The Great Piratical Rumbustification:

& The Librarian and the Robbers

Wild and wonderful, these stories will appeal to all readers of fine children’s literature, and Blake’s illustrations, full of spirit and exuberance, are the perfect accompaniment of Mahy’s vigorous tales.

The Great Piratical Rumbustification introduces us to Alpha, Oliver, and Omega Terrapin, alone for an evening of devilish fun and none other than Orpheus Clinker, a reformed pirate cleverly transformed into a respectable babysitter. Or has he reformed? Before you can say “Yo Ho Ho” the Terrapin household has become headquarters of the century’s biggest pirate party.

The Librarian and the Robbers is an equally tickling tale of a band of wicked robbers who one day carry off Serena Leburnum, a beautiful librarian. Follow what happens as the lovely and learned Miss L. not only outwits the robbers, turning them into outstanding citizens, but also teaches them the everlasting pleasures of the Dewey Decimal System.

Praise for The Great Piratical Rumbustification

Two books worth of story crammed into 63 magical pages, full of robbers tricked by librarians and retired pirates who know how to party and revive the joys of boyhood (while paying the bills). No impossibly articulate child protagonists with clearly defined goals or desires, no rhyme or reason, just a pair of stories cut from the same cloth as books by William Steig and Roald Dahl.
—David Elzey, The Excelsior File

Margaret Mahy was a New Zealand author of children’s and young adult books. Many of her story plots have strong supernatural elements but her writing concentrates on the themes of human relationships and growing up. She wrote more than 100 picture books, 40 novels, and 20 collections of short stories. At her death she was one of thirty writers to win the biennial, international Hans Christian Andersen Medal for her “lasting contribution to children’s literature.” She was also awarded the Order of New Zealand.

Mahy won the annual Carnegie Medal from the Library Association, recognising the year’s best children’s book by a British subject, both for The Haunting (1982) and for The Changeover (1984). She was also a highly commended runner up for Memory (1987).

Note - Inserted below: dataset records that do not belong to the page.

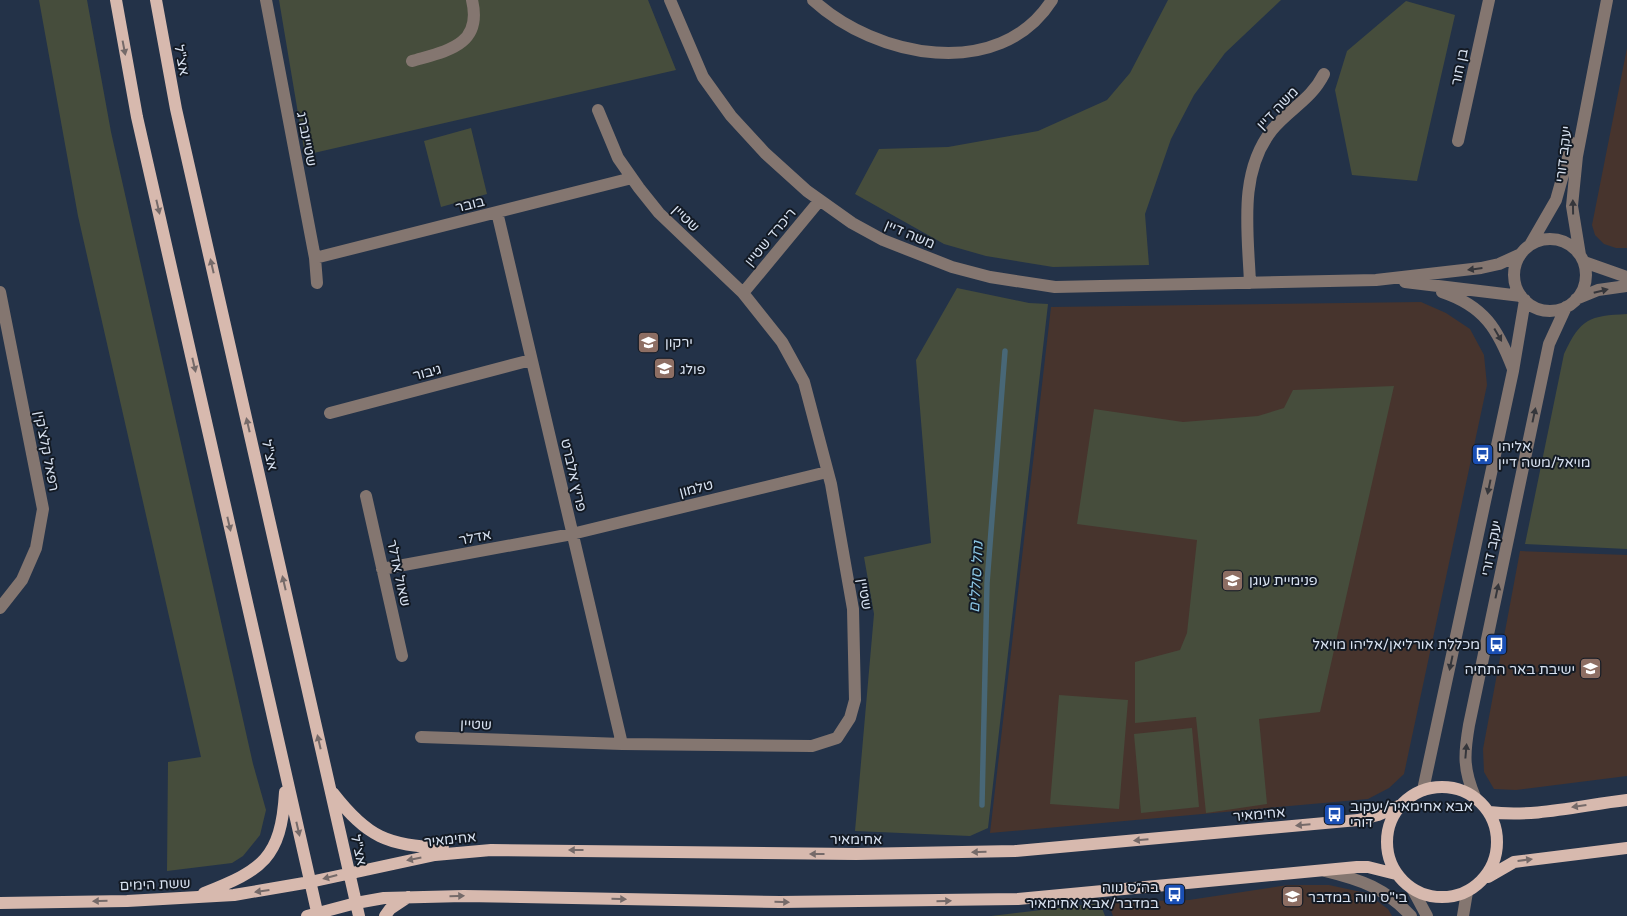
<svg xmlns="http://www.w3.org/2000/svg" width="1627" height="916" font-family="'Varela Round',Heebo,sans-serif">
	<rect width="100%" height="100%" fill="#233248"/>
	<path fill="#47342d" d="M1627,48v200h-11l-12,-4 -9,-9 -3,-10z
		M1421,302l25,11 24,16 14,26 3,30 -83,389 -15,14 -21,11 -378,34 61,-526z
		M1520,551l107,4v221l-111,14 -22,-1 -10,-17 -1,-23z
		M1288,885h41l37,8 22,16 4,7h-279l-5,-14 81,-2z"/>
	<path fill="#464d3c" d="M39,0h48l24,132 142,632 13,46 -6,25 -17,21 -11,7 -65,8 1,-109 33,-5 -123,-541z
		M279,0h369l28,70 -371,85z
		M1168,0h113l-56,53 -31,42 -23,44 -26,75 4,51 -96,2 -67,-11 -42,-12 -89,-50 24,-45 69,-2 90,-16 69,-31 23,-27z
		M1406,1l49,14 -38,166 -65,-6 -17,-85 12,-39z
		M471,128l16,66 -46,13 -17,-66z
		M957,288l72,15 19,1 -60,524 -18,8 -115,-5 19,-217 -10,-57 67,-14 -15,-183z
		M1627,314v235l-102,-5 39,-190c17,-36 25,-38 63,-40z
		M1394,386l-74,326 -61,7 8,85 -61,9 -10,-96 -61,6v-61l45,-12 7,-17 10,-93 -120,-16 17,-115 89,13 75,-6 26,-8 9,-18z
		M1059,695l69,5 -9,109 -69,-5z
		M1192,728l7,79 -58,6 -7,-79z
		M1100,903l5,13h-114z"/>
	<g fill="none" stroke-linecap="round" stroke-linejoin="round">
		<path stroke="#486777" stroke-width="5.5" d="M982,805l5,-222 18,-232"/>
		<path stroke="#847670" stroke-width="12" d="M266,0l49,258 2,25
			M670,0l33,77 28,39 34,37 42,38 45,32 31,17 69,27 38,10 65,10 321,-7 105,-12 18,-4 22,-10
			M813,0c62,57 186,83 239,0
			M412,61c34,-10 71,-15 60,-61
			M1458,141l31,-141
			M497,212l125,532
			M1514 275a36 36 0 1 1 72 0a36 36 0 1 1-72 0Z
			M1530,245l26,-45 16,-57
			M1580,255l-8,-49 5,-50 30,-156
			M315,258l317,-80
			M1584,262l43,15
			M1405,282l116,14
			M1250,283c-2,-51 -12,-110 22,-153 17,-21 39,-30 52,-56
			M0,292l43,217 -7,39 -14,32 -22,28
			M1442,292c42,14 56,37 71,77
			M743,293l77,-93
			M1576,299l22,-9 29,-4
			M330,413l201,-53
			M366,496l36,160
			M382,569l190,-35 255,-62
			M421,737l201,7 190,2 25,-8 13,-20 5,-18 -2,-91 -22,-125 -27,-102 -22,-40 -39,-49 -84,-80 -20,-25 -21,-30 -20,-48
			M1423,790l90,-419 12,-71
			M1475,797c-12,-28 -11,-43 -6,-72l80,-381 17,-37
			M1325,871c37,9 60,17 86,45
			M1413,890l14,26
			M1463,916l4,-24"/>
		<path stroke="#d7b9ae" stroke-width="12" d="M116,0l21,117 181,799
			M156,0l20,109 183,807
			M1387 842a55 55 0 1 1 110 0a55 55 0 1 1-110 0Z
			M333,793c35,45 54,52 110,55
			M1489,812c45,6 93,-7 138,-12
			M1488,877l26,-15 113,-14
			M204,893c58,-23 77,-34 81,-101
			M0,903l127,-2 107,-6 76,-13 125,-27 56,-5 365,4 159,-3 343,-31 20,-5 23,-10
			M307,916l49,-13 28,-5 80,-2 316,6 238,-3 339,-32h11l28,7
			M385,916l5,-7 18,-12"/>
	</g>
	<defs><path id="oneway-solid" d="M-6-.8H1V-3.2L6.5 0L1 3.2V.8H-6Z" transform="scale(1.25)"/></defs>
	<g fill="#756a69">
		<use href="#oneway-solid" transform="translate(124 48) rotate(79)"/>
		<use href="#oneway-solid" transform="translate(158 207) rotate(77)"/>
		<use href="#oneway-solid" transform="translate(212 266) rotate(-103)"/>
		<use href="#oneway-solid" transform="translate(194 365) rotate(77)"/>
		<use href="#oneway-solid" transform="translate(248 425) rotate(-103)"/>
		<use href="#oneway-solid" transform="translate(229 524) rotate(77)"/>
		<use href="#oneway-solid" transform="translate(284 583) rotate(-103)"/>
		<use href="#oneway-solid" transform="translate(319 742) rotate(-103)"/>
		<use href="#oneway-solid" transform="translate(1579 806) rotate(172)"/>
		<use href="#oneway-solid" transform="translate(1303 825) rotate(175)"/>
		<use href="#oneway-solid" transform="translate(298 829) rotate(77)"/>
		<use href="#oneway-solid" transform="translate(1141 840) rotate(175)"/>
		<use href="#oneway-solid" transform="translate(576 850) rotate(-180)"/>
		<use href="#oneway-solid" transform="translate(979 852) rotate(178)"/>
		<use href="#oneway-solid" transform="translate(817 854) rotate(-180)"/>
		<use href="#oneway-solid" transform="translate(414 859) rotate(169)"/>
		<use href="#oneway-solid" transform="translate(1525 860) rotate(-7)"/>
		<use href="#oneway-solid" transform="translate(330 877) rotate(165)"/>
		<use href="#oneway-solid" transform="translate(262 891) rotate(172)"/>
		<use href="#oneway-solid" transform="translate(457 896) rotate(-1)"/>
		<use href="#oneway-solid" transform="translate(619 899) rotate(1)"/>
		<use href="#oneway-solid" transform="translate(100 901) rotate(179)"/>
		<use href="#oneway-solid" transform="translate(944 901) rotate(-2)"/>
		<use href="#oneway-solid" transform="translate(782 902) rotate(1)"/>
	</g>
	<g fill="#35363b">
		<use href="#oneway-solid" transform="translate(1573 207) rotate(-91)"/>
		<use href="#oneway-solid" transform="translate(1475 269) rotate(173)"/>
		<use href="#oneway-solid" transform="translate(1601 291) rotate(-14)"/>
		<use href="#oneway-solid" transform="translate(1498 335) rotate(60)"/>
		<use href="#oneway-solid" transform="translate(1534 415) rotate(-78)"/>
		<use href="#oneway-solid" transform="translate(1489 487) rotate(102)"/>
		<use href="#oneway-solid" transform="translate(1497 591) rotate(-78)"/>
		<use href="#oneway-solid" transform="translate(1451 663) rotate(102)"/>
		<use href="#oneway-solid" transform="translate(1466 751) rotate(-85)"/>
	</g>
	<defs>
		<symbol id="school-square" viewBox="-11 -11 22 22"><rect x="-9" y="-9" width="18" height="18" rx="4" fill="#8d6e63" stroke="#131a24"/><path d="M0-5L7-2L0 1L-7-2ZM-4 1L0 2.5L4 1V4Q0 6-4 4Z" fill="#fff"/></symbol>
		<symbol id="bus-square" viewBox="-11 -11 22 22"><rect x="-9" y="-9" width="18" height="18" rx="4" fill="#1a4fb4" stroke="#131a24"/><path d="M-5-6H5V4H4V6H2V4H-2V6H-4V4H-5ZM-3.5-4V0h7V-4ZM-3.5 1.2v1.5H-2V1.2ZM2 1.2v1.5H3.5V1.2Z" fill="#fff"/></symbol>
	</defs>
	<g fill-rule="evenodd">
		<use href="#school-square" x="636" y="330" width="25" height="25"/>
		<use href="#school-square" x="652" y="356" width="25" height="25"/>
		<use href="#bus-square" x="1470" y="442" width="25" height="25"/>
		<use href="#school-square" x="1220" y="568" width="25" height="25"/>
		<use href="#bus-square" x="1484" y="632" width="25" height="25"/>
		<use href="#school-square" x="1578" y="656" width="25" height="25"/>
		<use href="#bus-square" x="1322" y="802" width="25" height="25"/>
		<use href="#bus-square" x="1162" y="882" width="25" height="25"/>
		<use href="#school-square" x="1280" y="884" width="25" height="25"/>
	</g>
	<g text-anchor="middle" stroke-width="4" stroke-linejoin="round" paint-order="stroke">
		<g font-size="14" fill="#d8e2f1" stroke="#131a24">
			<text transform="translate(182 60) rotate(79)" y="5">אצ"ל</text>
			<text transform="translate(1459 67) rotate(-78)" y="5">בן חור</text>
			<text transform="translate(1277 108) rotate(-46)" y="5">משה דיין</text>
			<text transform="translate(307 139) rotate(79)" y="5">שטיינברג</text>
			<text transform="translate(1563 154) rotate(-83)" y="5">יעקב דורי</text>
			<text transform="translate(470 204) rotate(-14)" y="5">בובר</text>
			<text transform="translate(686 218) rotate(44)" y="5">שטיין</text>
			<text transform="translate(910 234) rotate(23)" y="5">משה דיין</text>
			<text transform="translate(770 237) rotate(-50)" y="5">ריכרד שטיין</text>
			<text transform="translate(427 372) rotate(-15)" y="5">גיבור</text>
			<text transform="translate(47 451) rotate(79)" y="5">רפאל קלצ'קין</text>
			<text transform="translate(270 455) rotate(77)" y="5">אצ"ל</text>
			<text transform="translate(574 475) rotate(77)" y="5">פריץ אלברט</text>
			<text transform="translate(696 488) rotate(-14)" y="5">טלמון</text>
			<text transform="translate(475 537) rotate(-11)" y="5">אדלר</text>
			<text transform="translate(1491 548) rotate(-78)" y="5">יעקב דורי</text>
			<text transform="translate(399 573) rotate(78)" y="5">שאול אדלר</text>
			<text transform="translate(865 594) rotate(81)" y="5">שטיין</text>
			<text transform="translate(476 724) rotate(2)" y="5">שטיין</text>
			<text transform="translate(1259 814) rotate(-5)" y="5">אחימאיר</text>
			<text transform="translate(450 839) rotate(-6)" y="5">אחימאיר</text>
			<text x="856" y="844">אחימאיר</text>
			<text transform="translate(359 850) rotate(77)" y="5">אצ"ל</text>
			<text transform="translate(155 884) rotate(-2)" y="5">ששת הימים</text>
		</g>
		<g font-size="14" fill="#d8e2f1" stroke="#131a24" text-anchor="start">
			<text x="665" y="347">ירקון</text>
			<text x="680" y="374">פולג</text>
			<text x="1498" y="451">אליהו<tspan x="1498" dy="16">מויאל/משה דיין</tspan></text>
			<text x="1249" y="585">פנימיית עוגן</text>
			<text x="1480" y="649" text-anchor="end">מכללת אורליאן/אליהו מויאל</text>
			<text x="1575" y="674" text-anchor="end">ישיבת באר התחיה</text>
			<text x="1350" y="811">אבא אחימאיר/יעקוב<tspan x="1350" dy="16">דורי</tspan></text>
			<text x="1159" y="892" text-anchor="end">בה״ס נווה<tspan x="1159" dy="16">במדבר/אבא אחימאיר</tspan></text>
			<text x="1308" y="902">בי"ס נווה במדבר</text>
		</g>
		<g font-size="15" font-style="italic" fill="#8cc8e6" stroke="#131a24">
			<text transform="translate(976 577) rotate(-87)" y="5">נחל סוללים</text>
		</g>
	</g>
</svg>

Among her children’s books, A Lion in the Meadow and The Seven Chinese Brothers and The Man Whose Mother was a Pirate are considered national classics. Her novels have been translated into German, French, Spanish, Dutch, Norwegian, Danish, Swedish, Finnish, Italian, Japanese, Catalan and Afrikaans. In addition, some stories have been translated into Russian, Chinese and Icelandic.

Quentin Blake is one of the UK’s living cultural treasures. He has written and illustrated dozens of books and provided pictures for hundreds more, including the children’s novels of Roald Dahl.